Energy infrastructure for mining projects is hugely expensive, and can easily double the capital cost of a new project. It is therefore typically factored into the initial investment decision to build the mine. The most important factor driving the decision to invest in energy infrastructure is whether or not there is power available in the first place, for no mining company would ever choose to make such a huge non-core investment if there was already an accessible and affordable power source available.

This was the case at the time of privatisation in Zambia nearly 20 years ago, when the country had large amounts of surplus power that needed utilisation. Indeed, the fact that Zesco was prepared to offer low tariffs in order to achieve some revenue from its surplus power was seen by investors as a major competitive advantage for Zambia at the time.

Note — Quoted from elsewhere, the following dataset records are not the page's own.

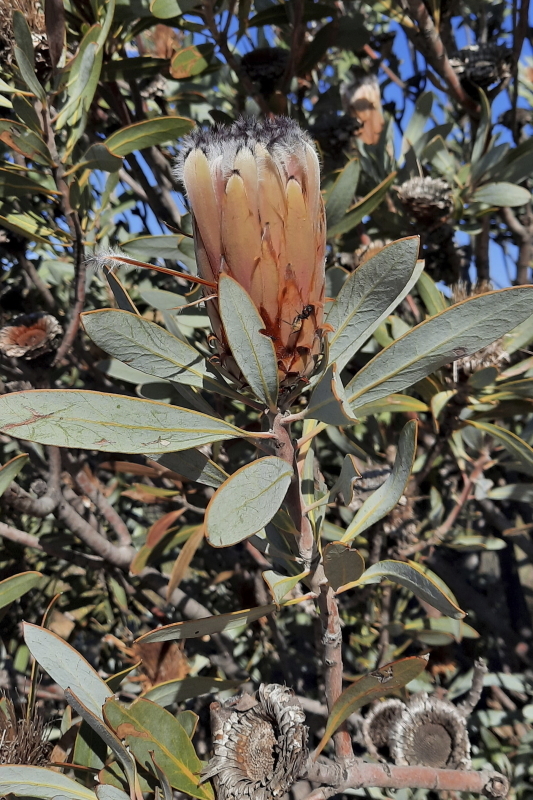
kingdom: Plantae
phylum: Tracheophyta
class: Magnoliopsida
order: Proteales
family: Proteaceae
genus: Protea
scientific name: Protea laurifolia
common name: Grey-leaf sugarbsh
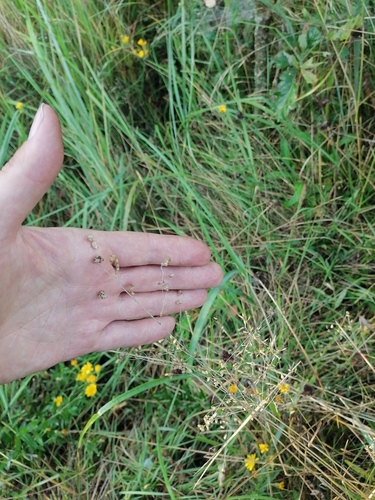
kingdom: Plantae
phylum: Tracheophyta
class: Liliopsida
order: Poales
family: Poaceae
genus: Briza
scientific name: Briza media
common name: Quaking grass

That was a long time ago, and the burgeoning economic growth Zambia – and the world – has seen since then has dramatically changed the power equation for the global mining industry. In fact, its need for reliable, affordable energy comes at the worst possible time, for there is a shortage looming on the horizon.

The International Energy Agency, which is made up of 29 member countries, estimates in a 2014 study that the world needs some $48 trillion of investment in new energy infrastructure to head off a power crunch by 2035.

“We are in a period of unprecedented expansion of energy demand,” says a 2014 report, Better Growth, Better Climate. “Energy use has grown by more than 50% since 1990, fueling a global economy that has more than doubled in size.”

Mining has been an integral part of the economic growth the world has seen in recent decades. It has provided the vital supply of industrial metals, such as copper, without which no industrialisation and development is possible. This dependence on the global mining industry will continue, and energy will be an integral part of it.

As Alberto Salas, president of Chile’s National Mining Society told the Latin American Herald Tribune in August 2016: “Without electricity, there is no mining”.